(SOURCE EXTRACT)
[LLVMdev] Correct use of StringRef and Twine

Sun Jul 24 13:58:35 PDT 2011

On Jul 24, 2011, at 12:09 AM, David Blaikie wrote:
>> Yes, exactly.  I'm just saying that I think the additional clarity of:
>>  "foo" + Twine('x')
>> 
>> is worth the inconvenience.
> 
> Ok, attached a modified version of my patch with an Twine(char),
> Twine(unsigned char), and Twine(signed char). All three are explicit &
> have included test cases.

Ok, great.

> Speaking of which - is there any LLVM dev policy or preference around
> C-style casts versus C++-style casts? Twine is littered with the

Nope, use the one that is the most clear in a given case.  Except in extreme cases, the C++ style casts seem overly verbose and don't add a lot of value.

>>> As a side note on Twine's design: Is there a particular reason it uses
>>> void*s rather than unions?
>> 
>> I'm not sure what you're proposing specifically.
> 
> I've attached an version of my fix that includes the union use I was
> referring to (sorry for being vague in the previous email). Though if
> we're considering a more explicitly structured solution with
> templates/subtypes/etc we could skip the whole mess of enums &
> unions/casts.
(End SOURCE EXTRACT)
(TASK MATERIAL)
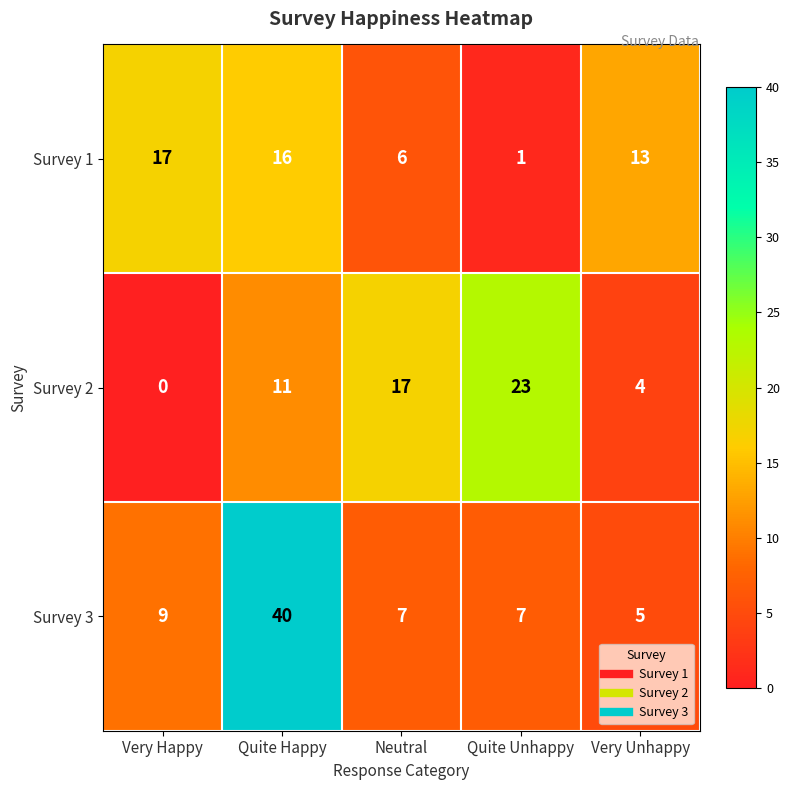

At which label is Survey 2 closest to 11?

Quite Happy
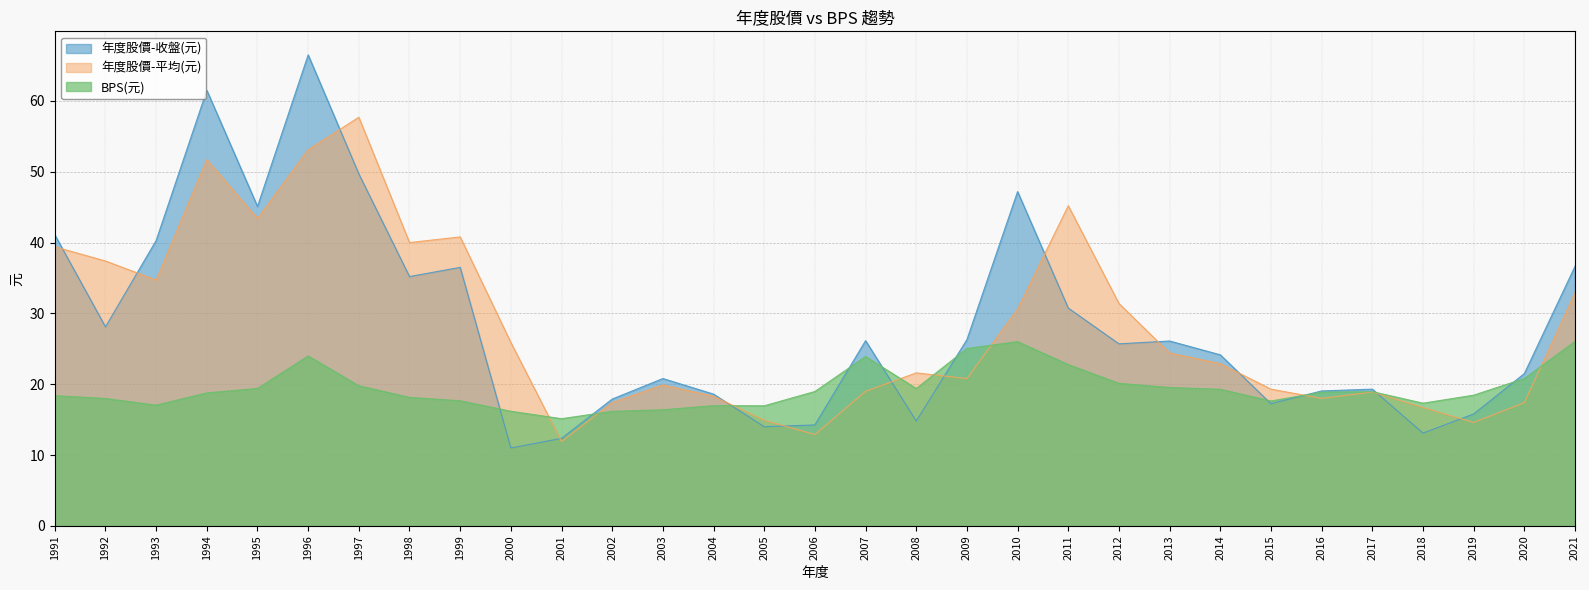

How many values in the 年度股價-平均(元) series exceed 22?

16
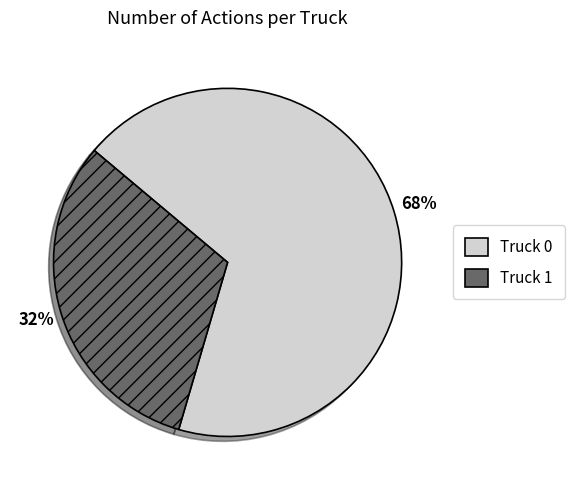

To the nearest percent, what is the combined percentage of Truck 1 and Truck 0?

100%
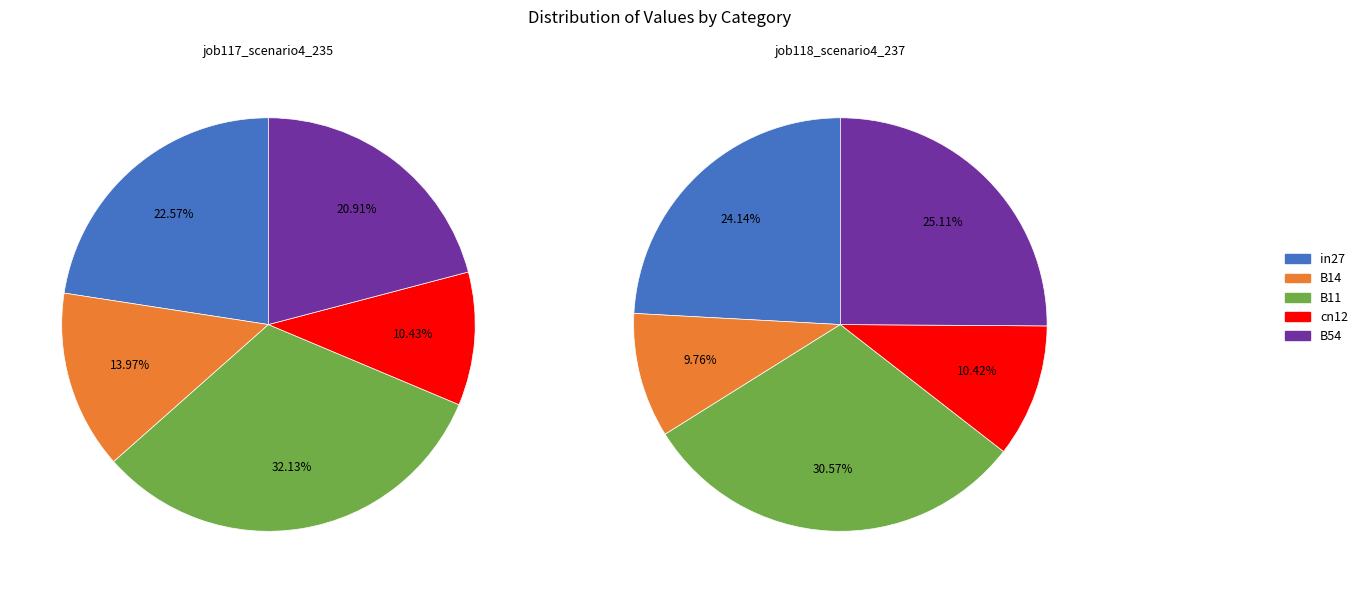

Does any single category account for the majority?

No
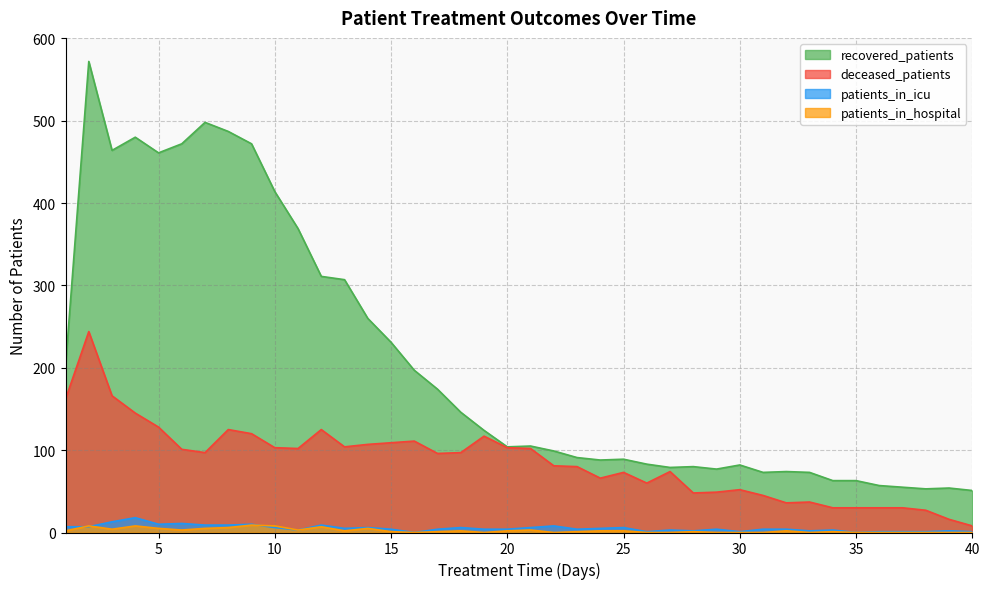

How many series are shown in this chart?

4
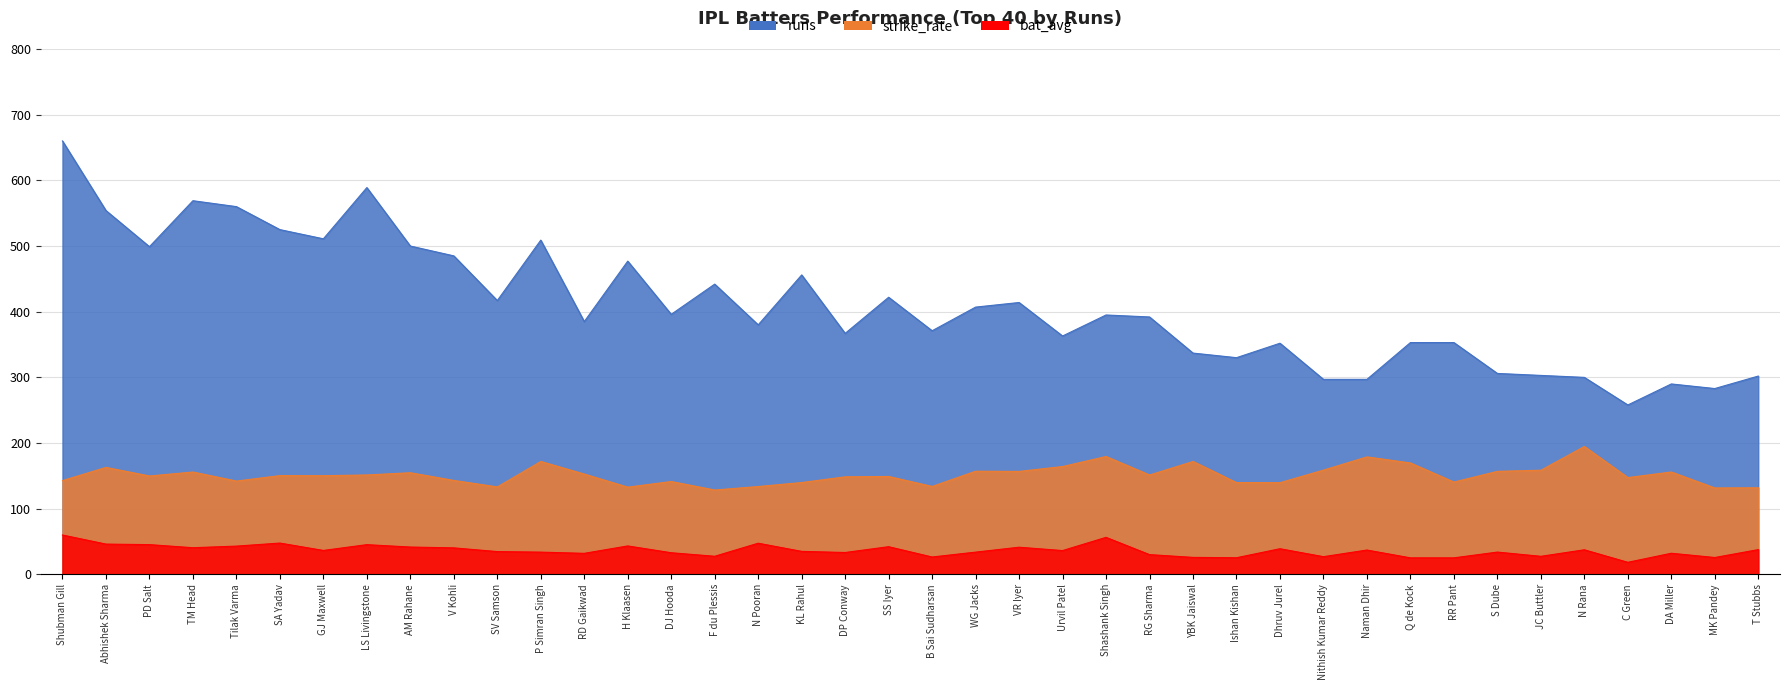

Does the chart display data point markers on the line(s)?

No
(End TASK MATERIAL)
● **TO DO**
1 – Which three Twine constructors did the modified patch add, according to the mailing-list message?
2 – Render as a JSON list of strings, one per line and skipping blank lines, the part of the rows that opens with the line containing "How many series are shown in this chart?" and runs through the end of the rows. Leave the pictures out of the list.
The rows have no connection to the mailing-list message.

● **ANSWERS GIVEN**
1 – Twine(char), Twine(unsigned char), and Twine(signed char).

2 –
[
  "How many series are shown in this chart?",
  "4",
  "Does the chart display data point markers on the line(s)?",
  "No"
]